- **Provided material**
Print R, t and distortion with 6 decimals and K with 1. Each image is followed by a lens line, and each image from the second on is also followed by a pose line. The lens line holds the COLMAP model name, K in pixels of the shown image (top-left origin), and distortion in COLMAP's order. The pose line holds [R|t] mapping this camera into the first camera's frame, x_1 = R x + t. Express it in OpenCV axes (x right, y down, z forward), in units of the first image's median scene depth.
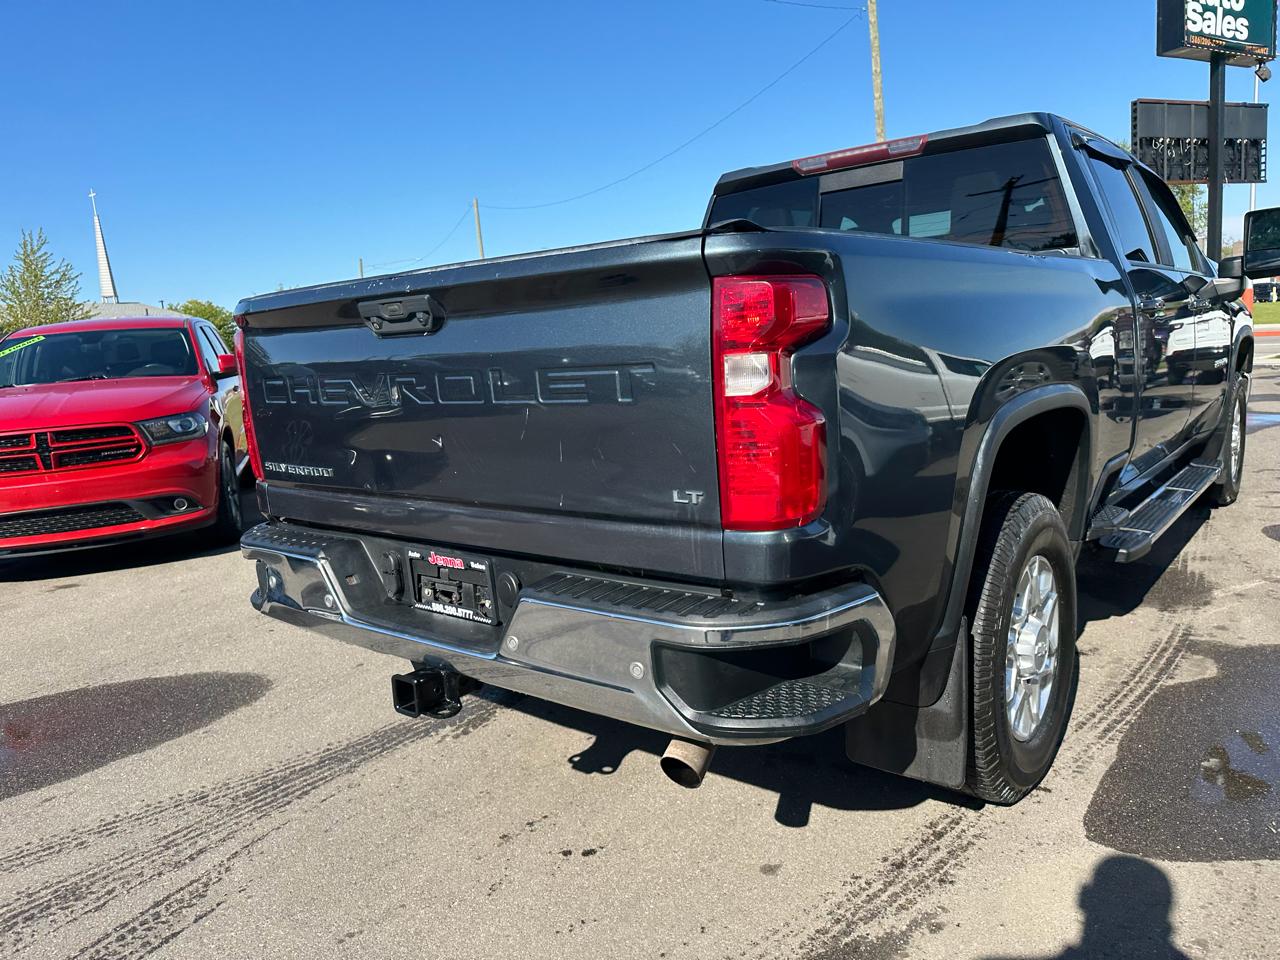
lens RADIAL K [[874.7, 0, 651.9], [0, 874.7, 489.0], [0, 0, 1]] dist [0.017218, -0.023310]
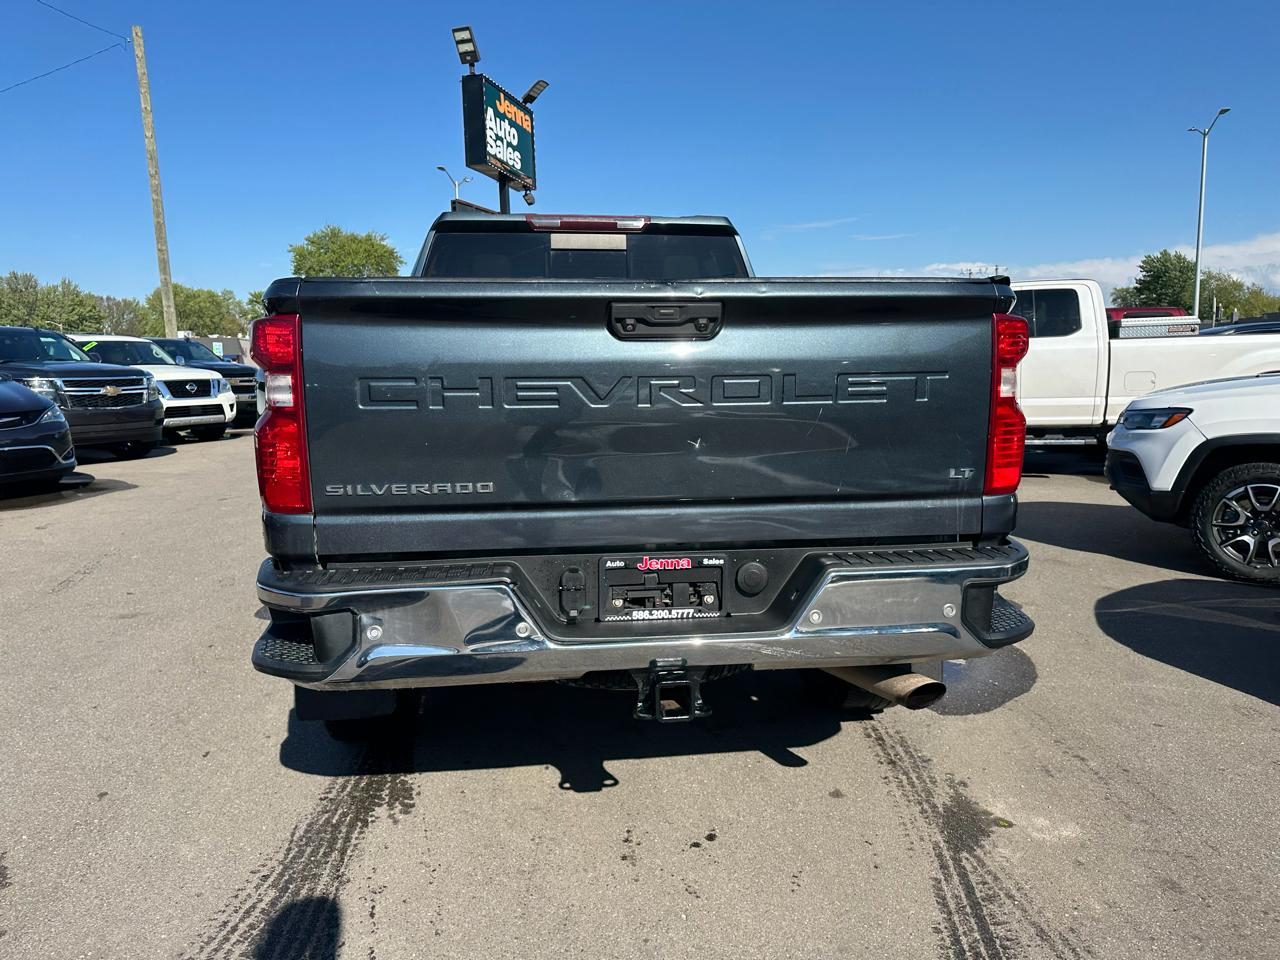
lens RADIAL K [[874.7, 0, 632.9], [0, 874.7, 473.2], [0, 0, 1]] dist [0.017218, -0.023310]
pose [[0.703099, -0.022467, 0.710737, -0.829454], [0.084026, 0.995123, -0.051667, 0.023415], [-0.706110, 0.096047, 0.701558, 0.265548]]
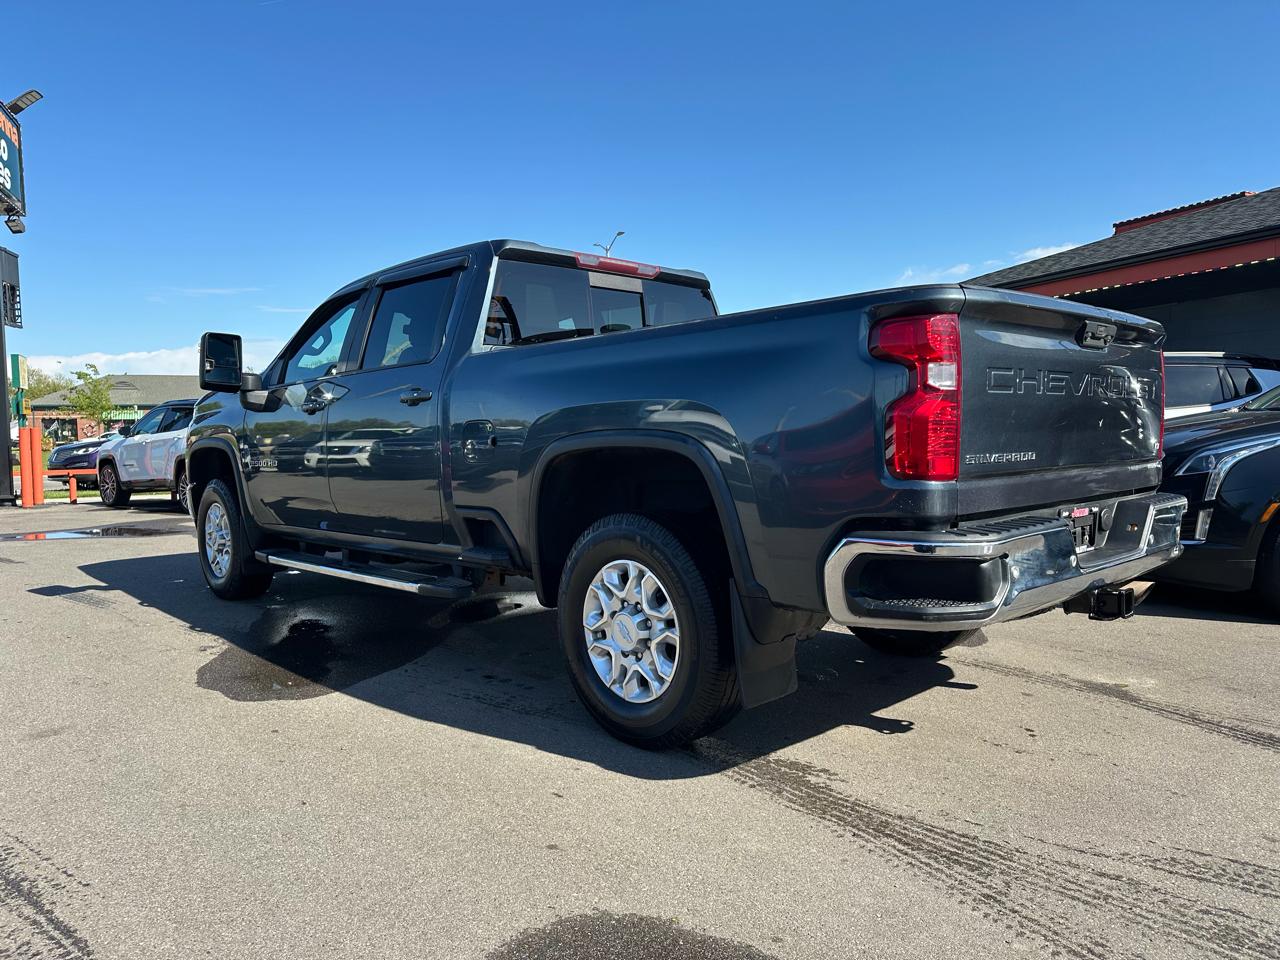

- **Exercise description**
Lay out every line of the data above as a numbered list, leaving out blank lines and the pictures.

- **Reply to the task**
1. Print R, t and distortion with 6 decimals and K with 1. Each image is followed by a lens line, and each image from the second on is also followed by a pose line. The lens line holds the COLMAP model name, K in pixels of the shown image (top-left origin), and distortion in COLMAP's order. The pose line holds [R|t] mapping this camera into the first camera's frame, x_1 = R x + t. Express it in OpenCV axes (x right, y down, z forward), in units of the first image's median scene depth.
2. lens RADIAL K [[874.7, 0, 651.9], [0, 874.7, 489.0], [0, 0, 1]] dist [0.017218, -0.023310]
3. lens RADIAL K [[874.7, 0, 632.9], [0, 874.7, 473.2], [0, 0, 1]] dist [0.017218, -0.023310]
4. pose [[0.703099, -0.022467, 0.710737, -0.829454], [0.084026, 0.995123, -0.051667, 0.023415], [-0.706110, 0.096047, 0.701558, 0.265548]]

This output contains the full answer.